- [SOURCE EXCERPT]
■ ■ ■ ■

The Countdown to Peak Season: Steps to Improve Accessibility
With the holiday shopping and travel season approaching, organizations have a limited window to address accessibility gaps before traffic surges make fixes more complex and costly.
Here's where to start.
1. Fix Color Contrast Issues First
Start with color contrast, which was the most common violation flagged in the DAI. Ensure all text, buttons, and interactive elements meet the requirements in the Web Content and Accessibility Guidelines (WCAG). This single fix can dramatically improve usability for millions of users with visual impairments.
2. Add Alternative Text to All Images
Every product photo, destination image, and promotional graphic needs descriptive alternative text. By doing so, organizations are ensuring screen reader users can fully experience their brand and make informed purchasing decisions.
3. Test Site Keyboard Navigation
Ensure full site navigation using only a keyboard. Can users browse categories, filter products, and complete purchases without a mouse? Are form fields properly labeled with clear instructions? Do error messages actually help users fix problems?

■ ■ ■ ■

- [REQUIRED ACTIONS]
• a. In the accessibility excerpt, what was the most common violation flagged in the DAI?
• b. Carry the accessibility excerpt forward from its last line.
The data that comes after this excerpt has nothing to do with it.

- [MATERIAL PROVIDED]

■ ■ ■ ■

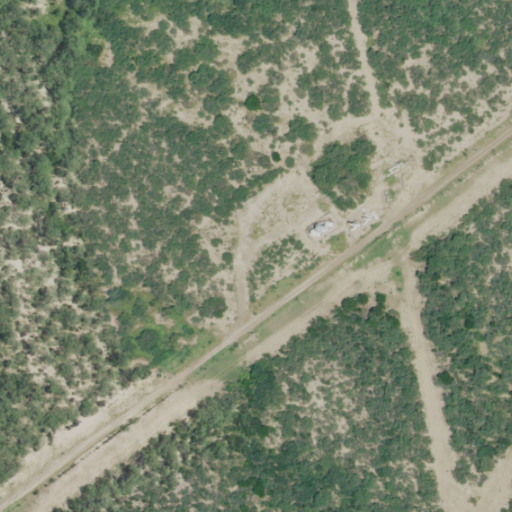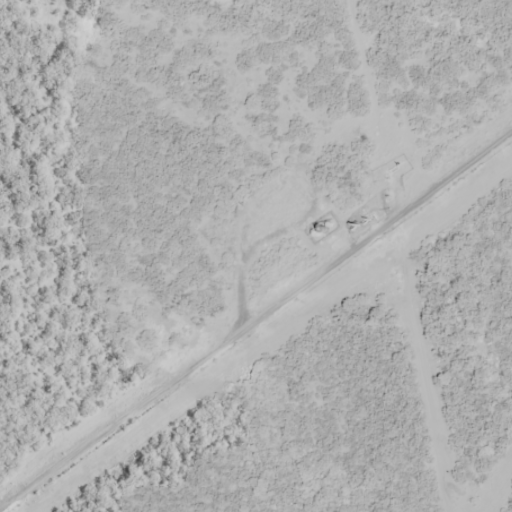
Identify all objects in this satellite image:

■ ■ ■ ■

- [PER-TASK ANSWERS]
• a. Color contrast.

• b.
4. Audit Forms and Interactive Elements
Review all checkout processes, booking forms, and contact forms. Ensure every field has a clear label, instructions are provided where needed, and error messages guide users to solutions rather than just identifying problems.
5. Run a Comprehensive Accessibility Audit
Combine automated scanning tools with expert reviews and custom fixes. Automated tools catch obvious technical violations, but accessibility experts identify the subtle usability barriers that can make or break the user experience.
The Business Case That Can't Be Ignored
Each accessibility barrier represents lost revenue, whether it is a missing product description that prevents a sale, a booking form that cannot be navigated by keyboard, or a low-contrast promotional banner that hides seasonal deals from people with low vision.
The math is simple: the 1.3 billion people with disabilities globally represent approximately 15% of the world's population. During peak shopping periods, when every conversion counts, can any business afford to exclude such a significant market segment?
The Narrow Window Is Closing
The end of summer offers a final opportunity to address accessibility issues before the most critical sales period of the year begins. Once back-to-school spending reaches its peak and holiday travel planning accelerates, implementing substantial changes becomes far more challenging.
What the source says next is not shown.